• Your goal
Using the records below, locate all lines containing "CROSS" and return them.

=== Exercise material ===

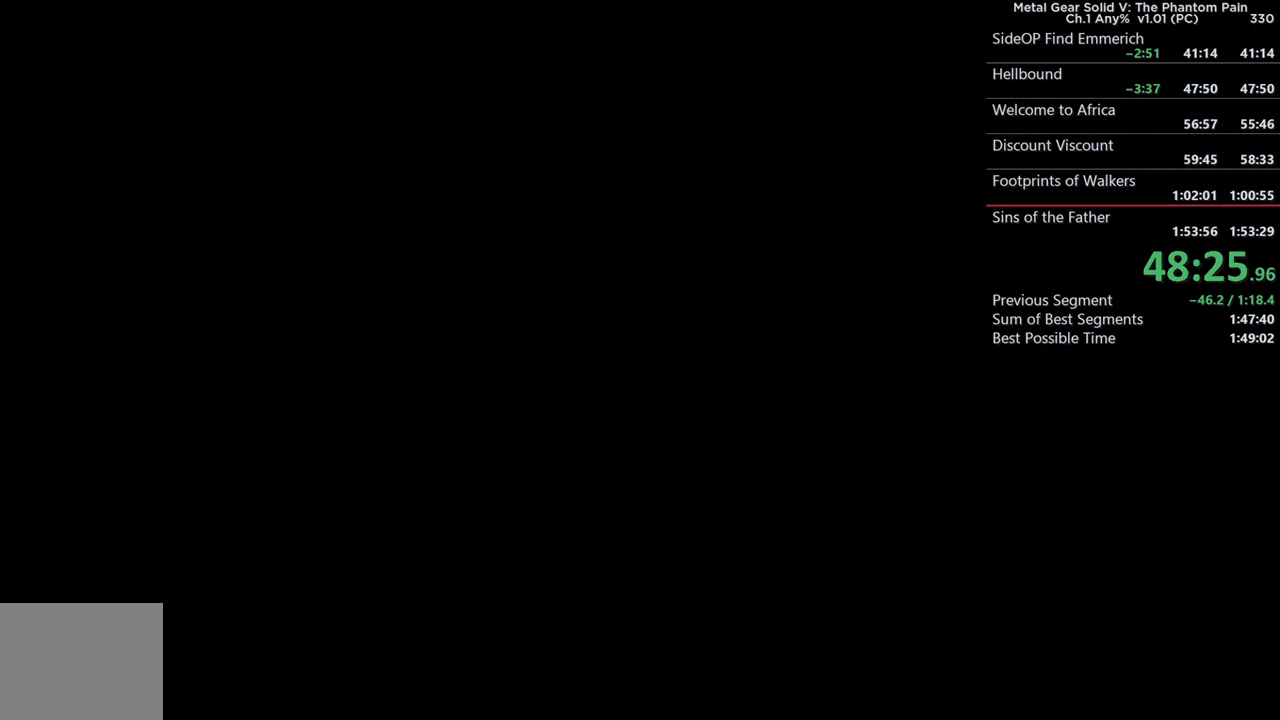
{"buttons": [], "left_stick": "center", "right_stick": "center"}
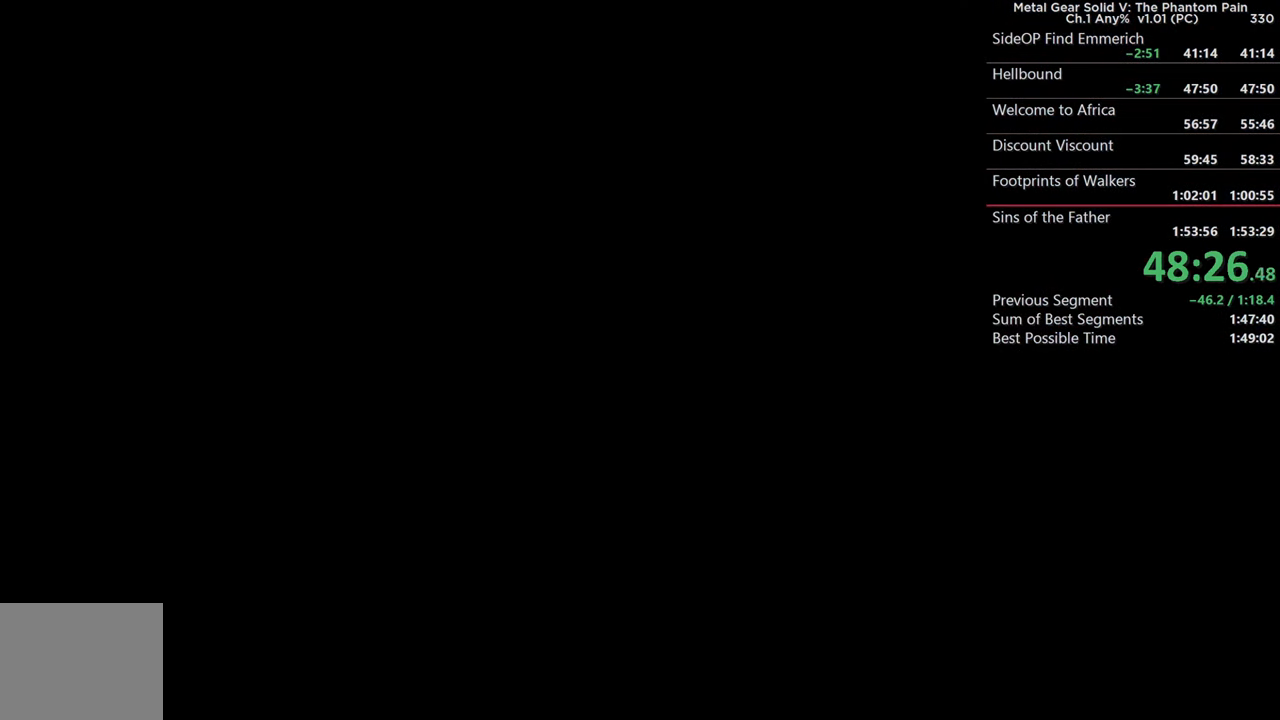
{"buttons": [], "left_stick": "center", "right_stick": "center"}
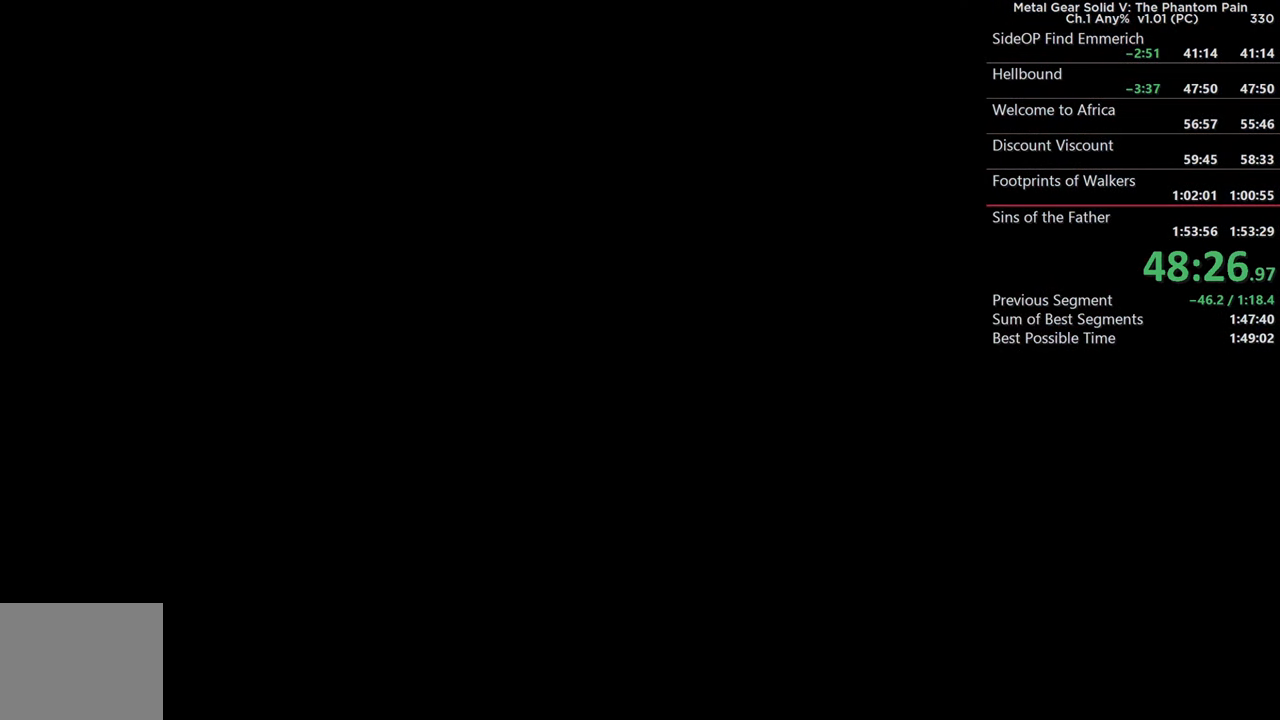
{"buttons": [], "left_stick": "center", "right_stick": "center"}
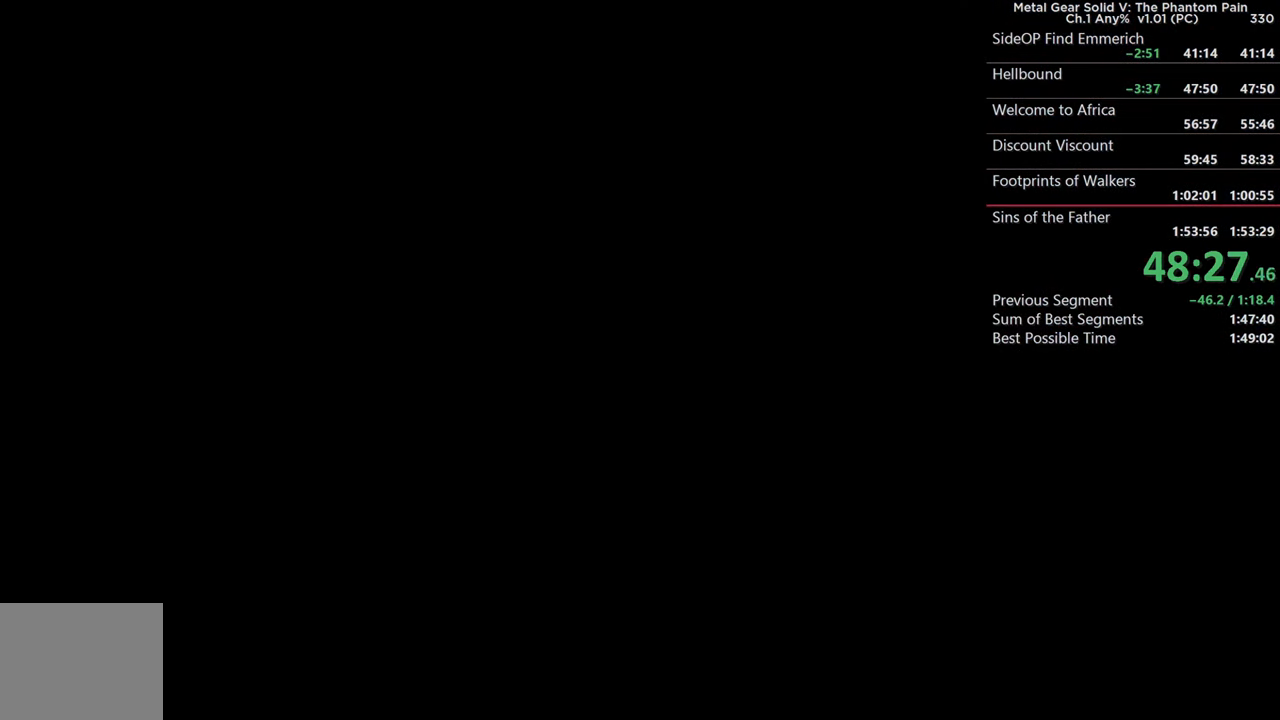
{"buttons": [], "left_stick": "center", "right_stick": "center"}
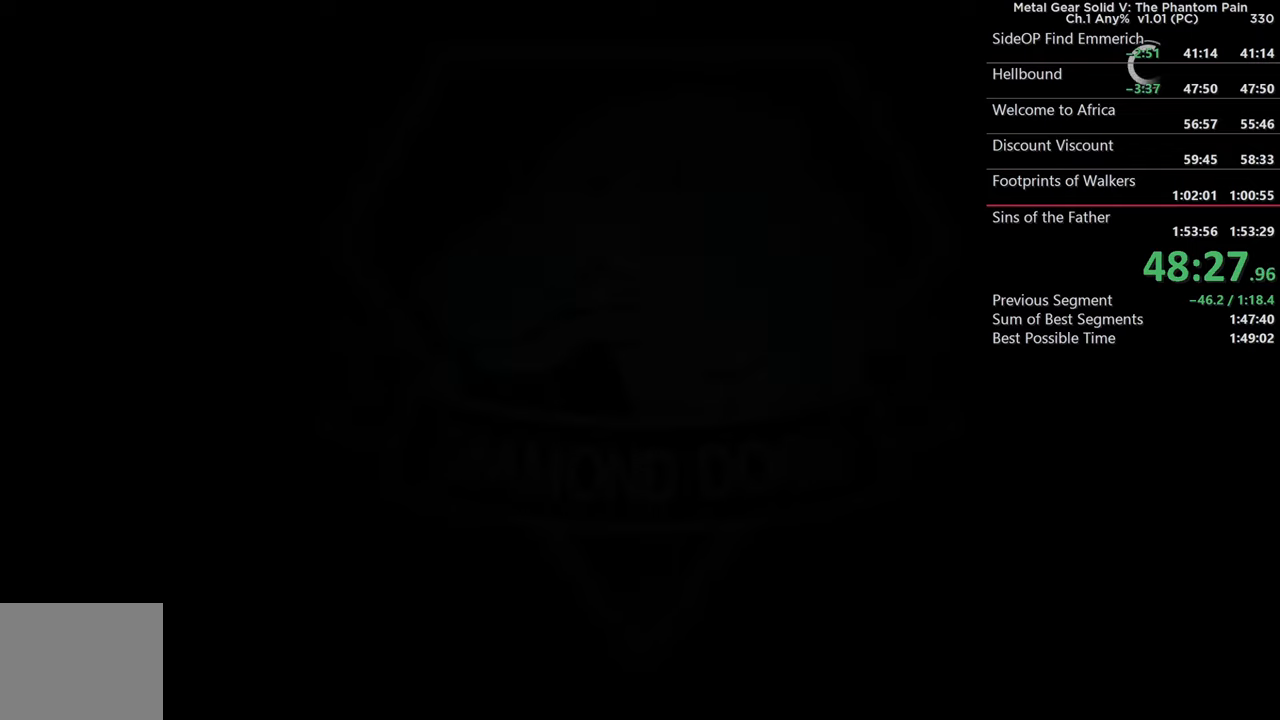
{"buttons": ["CROSS"], "left_stick": "center", "right_stick": "center", "events": [[467, "CROSS", "down"]]}
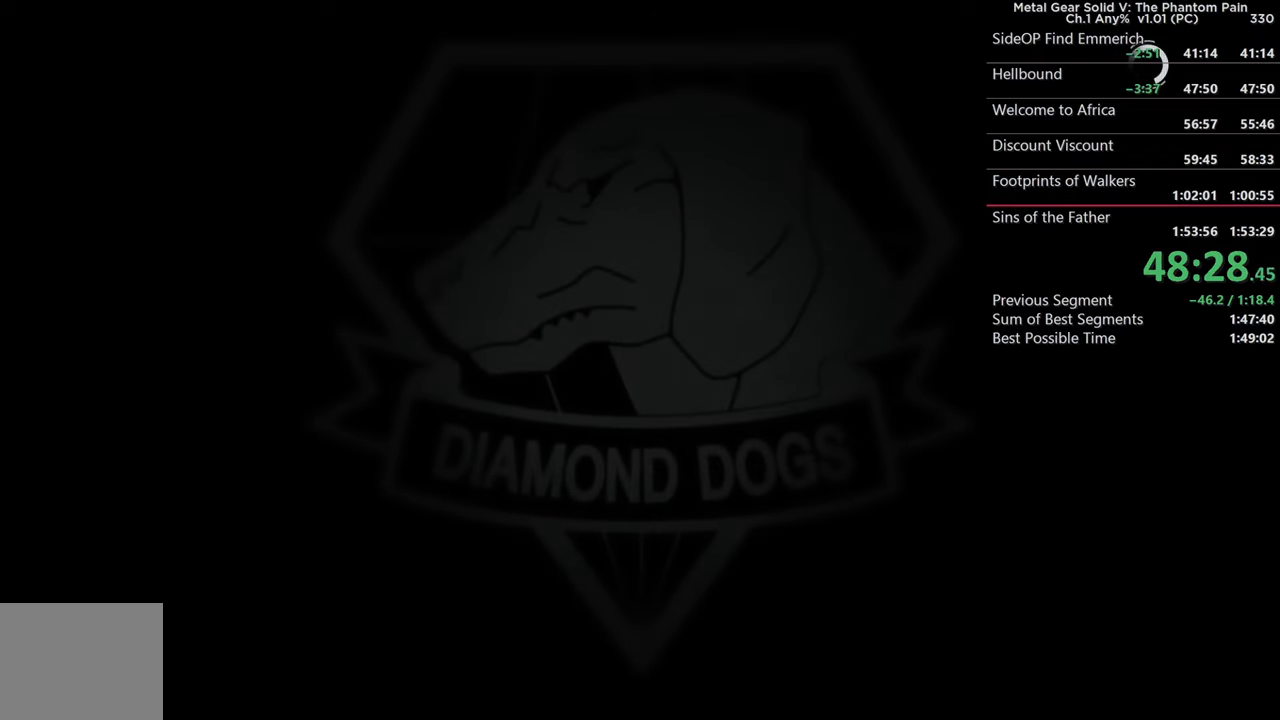
{"buttons": [], "left_stick": "center", "right_stick": "center", "events": [[84, "CROSS", "up"], [184, "CROSS", "down"], [300, "CROSS", "up"], [400, "CROSS", "down"], [500, "CROSS", "up"]]}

===

• Solution for this problem
{"buttons": ["CROSS"], "left_stick": "center", "right_stick": "center", "events": [[467, "CROSS", "down"]]}
{"buttons": [], "left_stick": "center", "right_stick": "center", "events": [[84, "CROSS", "up"], [184, "CROSS", "down"], [300, "CROSS", "up"], [400, "CROSS", "down"], [500, "CROSS", "up"]]}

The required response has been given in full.